USING THE INFORMATION:
a) According to the letter about Plaza Design, why did AEDC take action on Plaza Design? Answer in one to three sentences.
b) In the letter about Plaza Design, on what date did the quoted Arcata Eye article run?

SOURCE PASSAGE:
Letters to the Editor – May 16, 2012

Wednesday, May 16, 2012

Artists were ripped off

If I were to walk into Plaza Design and steal $320 worth of merchandise that would be considered a crime, correct? If I dropped off several calendars to Plaza Design and they then owed me $320 and never paid, would that not also be considered a crime? I would love to see this reported in the Arcata Eye’s crime report but that’s unlikely.

Artists and other consignees to retailers are at the mercy of that retailers business practices and they are also at the mercy of the lenders to that business. Many consignees and people who purchased furniture were fortunately compensated. As far as I know, those of us who were owed money did not get paid.

Arcata Eye, March 7, 2012: “AEDC Secures Plaza Design, Contacts Creditors”

“Susan Seaman said the action was taken to protect creditors, including customers who may have paid for items as well as artists, craftspeople and others who had items there on consignment. Seaman said AEDC was now attempting to contact the numerous creditors consignees, beginning with those who had called the organization asking if they were going to get what they were owed, or their property back.

“We haven’t been able to put together what’s been sold,” Seaman said. “We’re scheduling times to meet people there and make sure they get back their stuff.”

EXTRACTED ENTRIES:
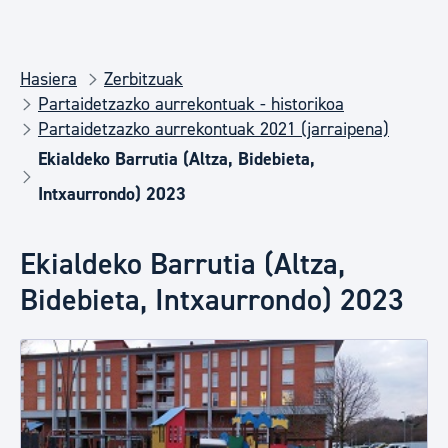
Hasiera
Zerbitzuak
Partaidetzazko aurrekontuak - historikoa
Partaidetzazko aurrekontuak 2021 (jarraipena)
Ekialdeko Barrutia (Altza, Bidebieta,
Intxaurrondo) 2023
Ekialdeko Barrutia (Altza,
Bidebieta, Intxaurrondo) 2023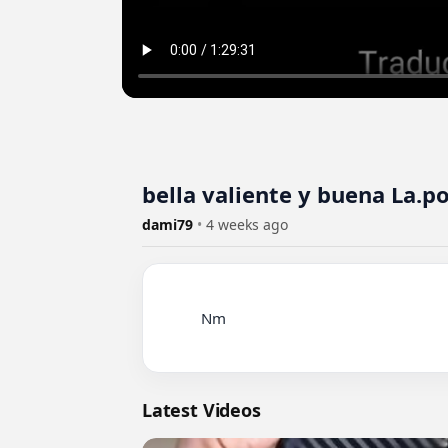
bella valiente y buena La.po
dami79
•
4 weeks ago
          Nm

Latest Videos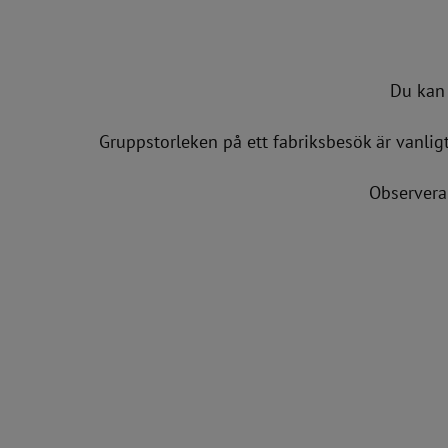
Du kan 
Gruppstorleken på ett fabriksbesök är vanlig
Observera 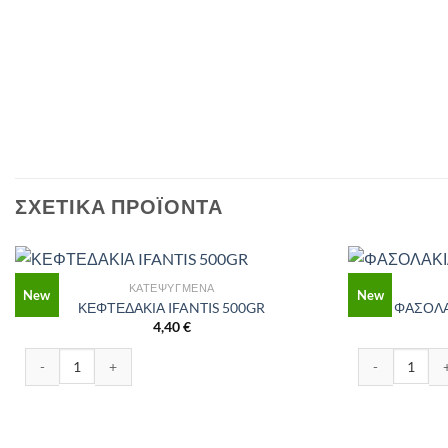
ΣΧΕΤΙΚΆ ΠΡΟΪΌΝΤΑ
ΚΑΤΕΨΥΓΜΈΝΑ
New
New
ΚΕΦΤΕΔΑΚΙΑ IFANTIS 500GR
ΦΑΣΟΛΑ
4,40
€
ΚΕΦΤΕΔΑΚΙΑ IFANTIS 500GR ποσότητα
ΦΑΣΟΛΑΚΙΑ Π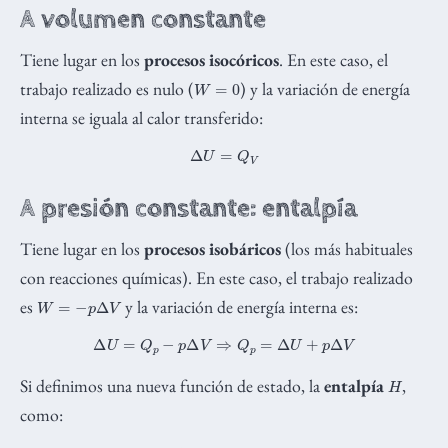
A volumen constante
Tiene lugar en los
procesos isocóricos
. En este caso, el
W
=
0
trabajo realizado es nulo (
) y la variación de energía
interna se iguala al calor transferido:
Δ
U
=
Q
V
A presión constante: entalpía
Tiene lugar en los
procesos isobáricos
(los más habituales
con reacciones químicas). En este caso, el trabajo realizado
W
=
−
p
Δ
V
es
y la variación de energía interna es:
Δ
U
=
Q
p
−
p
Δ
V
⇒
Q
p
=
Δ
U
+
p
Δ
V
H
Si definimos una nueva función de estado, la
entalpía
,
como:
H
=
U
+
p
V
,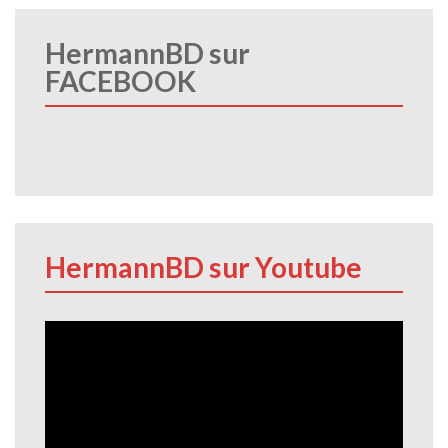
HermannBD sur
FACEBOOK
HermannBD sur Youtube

TASK-BY-TASK OUTPUTS:
a) Susan Seaman said AEDC took the action to protect creditors. Those creditors included customers who may have paid for items, along with artists, craftspeople and others who had items there on consignment.

b) March 7, 2012.